Today's conflicts are more complex, longer and intractable, and given their changing nature it is necessary to “rethink our approach to how we work and how we work with others,” Secretary General António Guterres told the United Nations Security Council on Wednesday.
“The perils of nuclear weapons are again front and centre, with tensions higher than they have been since the end of the Cold War,” the Secretary General told an open debate of the Security Council.
At the same time, he outlined threats emanating from the impact of climate change, transnational crime, protracted conflicts, frustration and marginalization fuelled by inequality, as well as the challenges from cyberspace.
“Cybersecurity dangers are escalating, as some of the same advances in technology that have generated so many gains have also made it easier for extremists to communicate, broadcast distorted narratives of grievance, recruit followers and exploit people,” he added.
In his remarks, Mr. Guterres underlined that addressing these challenges requires more coherent, coordinated and context-specific efforts on the part of the international community.
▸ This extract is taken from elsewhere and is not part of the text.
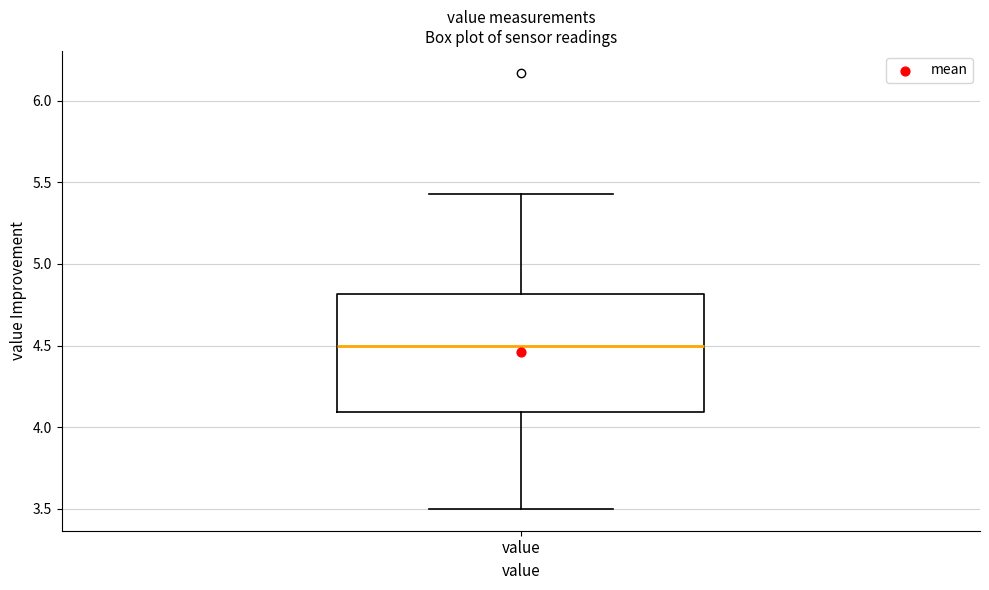

Where does the upper whisker of the box for value end on the y-axis? The values are not printed on the chart, so give them approximately, as read against the axis.

5.45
Where women are empowered, societies flourish and peace processes have a better chance of taking holdSecretary-General Guterres
Prevention of conflict also has to be the focus of all initiatives, he noted, stressing: "It avoids tragic human suffering and it even saves money."
Though hard to quantify and typically undertaken far from the media spotlight, "prevention is a sound investment that brings ample, visible dividends."
Moreover, the role of women in peacebuilding is crucial to the success of sustaining peace agenda.
“We also know that gender equality is closely linked with resilience […] where women are empowered, societies flourish and peace processes have a better chance of taking hold,” stressed the UN chief.
In addition, he also noted the need to include preventive diplomacy – efforts to respond promptly to signs of tension and to forge political solutions – in prevention efforts.
Concluding his remarks, Mr. Guterres also called for unity within the Security Council.
“Without [unity], the parties to conflict may take more inflexible and intransigent positions, and the drivers of conflict will push situations to the point of no return, again and again,” he said, adding: “But with unity, we can advance security and well-being for all.”